Allan Bevere, a fellow United Methodist pastor and blogger, has a nice reflection on different theories of atonement in this post. I largely agree with him, except I would make an important distinction between the different theories that he fails to make: between objective and subjective theories of atonement.
If you’ve been reading this blog for a while, you know I do have a theological axe to grind when it comes to penal substitution: although I’m eager to distinguish the true theory from the caricature, I believe it’s the primary biblical motif of how atonement is accomplished.
But forget the label “penal substitution” for a moment. The main question, in my mind, is, “Do you believe that Christ’s death on the cross does something for us, objectively, to deal with our sins and reconcile us with God?” We can argue about the particulars all we want: if we agree on the answer to that question, we probably don’t have any important disagreement on the matter. As a sinner in desperate need of God’s grace, mercy, and forgiveness at every moment, I need to know that my saving relationship with God, at least to a very large extent, doesn’t depend on me.
If it mostly depends on me—on my response to the cross, my will, my efforts—I’m doomed. This is why Abelard’s “moral influence theory,” which seems to be the only classical theory that theological progressives are willing to embrace, is, for me, least important. Yes, the cross inspires love within me, but that love itself can’t save me apart from the fact that my sin is imputed to Christ and Christ’s righteousness is imputed to me.
I talked about penal substitution in yesterday’s sermon, without using the term, when I talked about Jesus’ reference to Numbers 21:4-9 in his conversation with Nicodemus in John 3. I asked how it is that we experience the new birth that Christ talks about. I said:
Jesus gives Nicodemus an illustration from scripture to help him—and us—understand how it is that this new birth is accomplished. In verses 14 and 15, he says: “And as Moses lifted up the serpent in the wilderness, so must the Son of Man be lifted up, that whoever believes in him may have eternal life.” “Moses’ lifting up this serpent” is a reference to something that happens in Numbers 21, beginning with verse 4. The Israelites have become impatient with Moses while wandering in the wilderness on their way to the Promised Land. And they’re grumbling: “Why have you brought us up out of Egypt to die in the wilderness? For there is no food and no water, and we loathe this worthless food.” They’re referring to manna, the miraculous bread from heaven that God has graciously provided them. They’re literally blaspheming against God.

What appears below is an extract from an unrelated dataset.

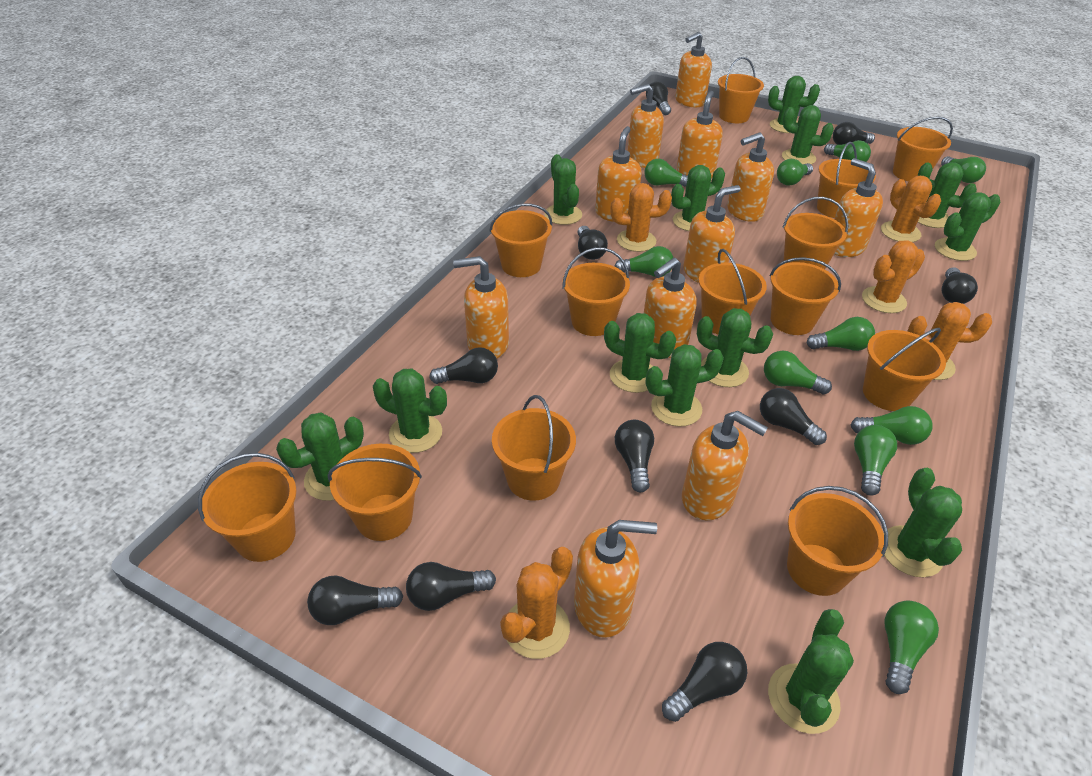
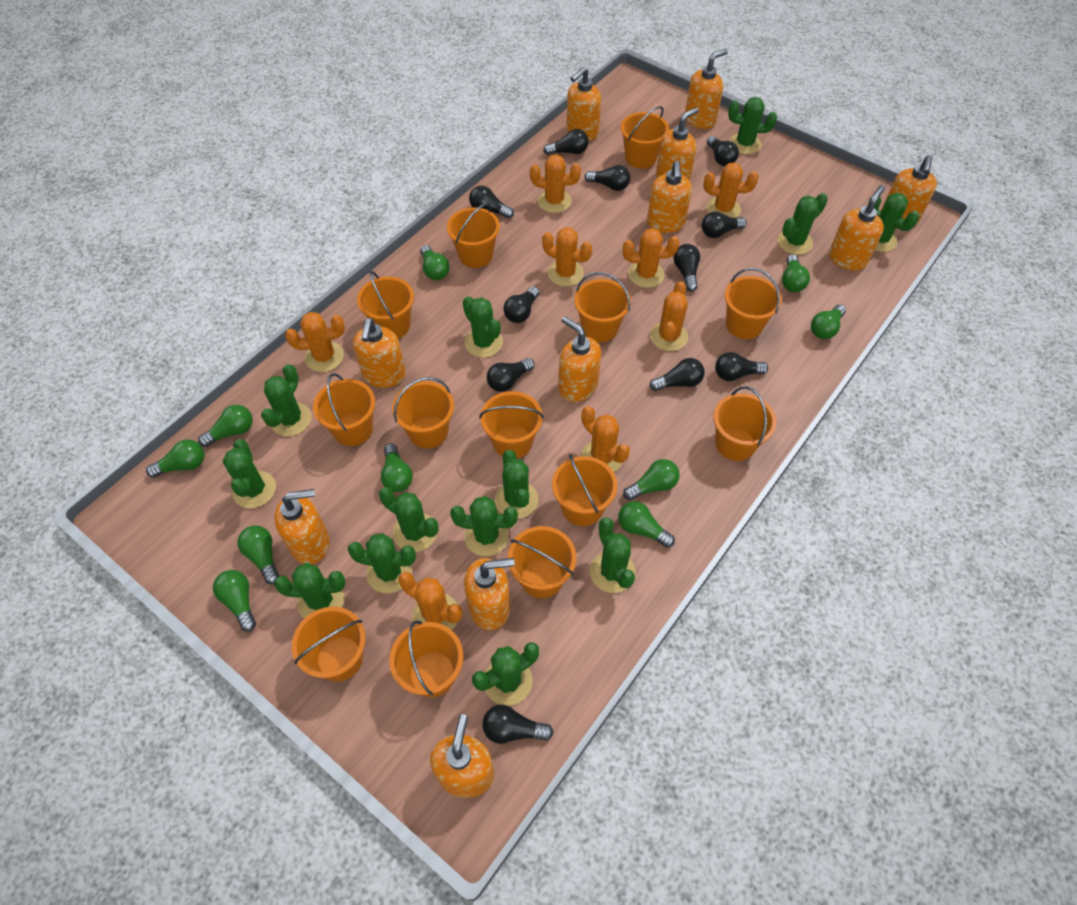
black light bulb: 10 -> 11
orange cactus: 5 -> 8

“Then,” it says in verse 6, “the Lord sent fiery serpents among the people, and they bit the people, so that many people of Israel died. And the people came to Moses and said, ‘We have sinned, for we have spoken against the Lord and against you. Pray to the Lord, that he take away the serpents from us.’ So Moses prayed for the people. And the Lord said to Moses, ‘Make a fiery serpent and set it on a pole, and everyone who is bitten, when he sees it, shall live.’ So Moses made a bronze serpent and set it on a pole. And if a serpent bit anyone, he would look at the bronze serpent and live.”
Get the picture? The Israelites would get bitten by these poisonous snakes, and when they did, they would look up at this bronze snake on a pole and their lives would be saved. Similarly, Jesus says, when he is “lifted up”—by which he means lifted up on the cross, on Calvary—it’s like Moses lifting up this bronze snake on a pole. Christ on the cross is like that snake on the pole. I know this sounds like a really strange comparison, but let’s think about it:
Because of their blasphemy, because of their unfaithfulness, because of their sin, Israel was facing God’s judgment and God’s wrath. God was justifiably angry because of his people’s sin. As punishment, he was sending these poisonous snakes to kill them—until the people repented and Moses intervened and prayed to God. The bronze snake, please notice, wasn’t preventative medicine; it was only needed by those who were already snake-bitten. Once they had been snake-bitten, their only hope for rescue was to look upon this image of a snake—a symbol of the very thing that was killing them. That’s how they would be saved.
In a similar way, Jesus is saying, we are all snake-bitten by sin. We’re all dying. Because of our sin, we’re all under God’s judgment, and, unless we’re rescued, we will all face God’s wrath for our sins. And what do we do to save ourselves? Just as the Israelites looked at a symbol for the very thing that was killing them, we, too, look to the symbol of the very thing that’s killing us—not a poisonous snake this time, but our sin. That’s exactly what Christ represents for us on the cross. When we look at the cross of Jesus Christ, the Bible says we are looking at our sin. Remember 2 Corinthians 5:21: “For our sake [God] made him to be sin who knew no sin, so that in him we might become the righteousness of God.” On the cross, Christ became our sin—it’s as if he took within his own body the deadly venom that was killing us—and died in our place!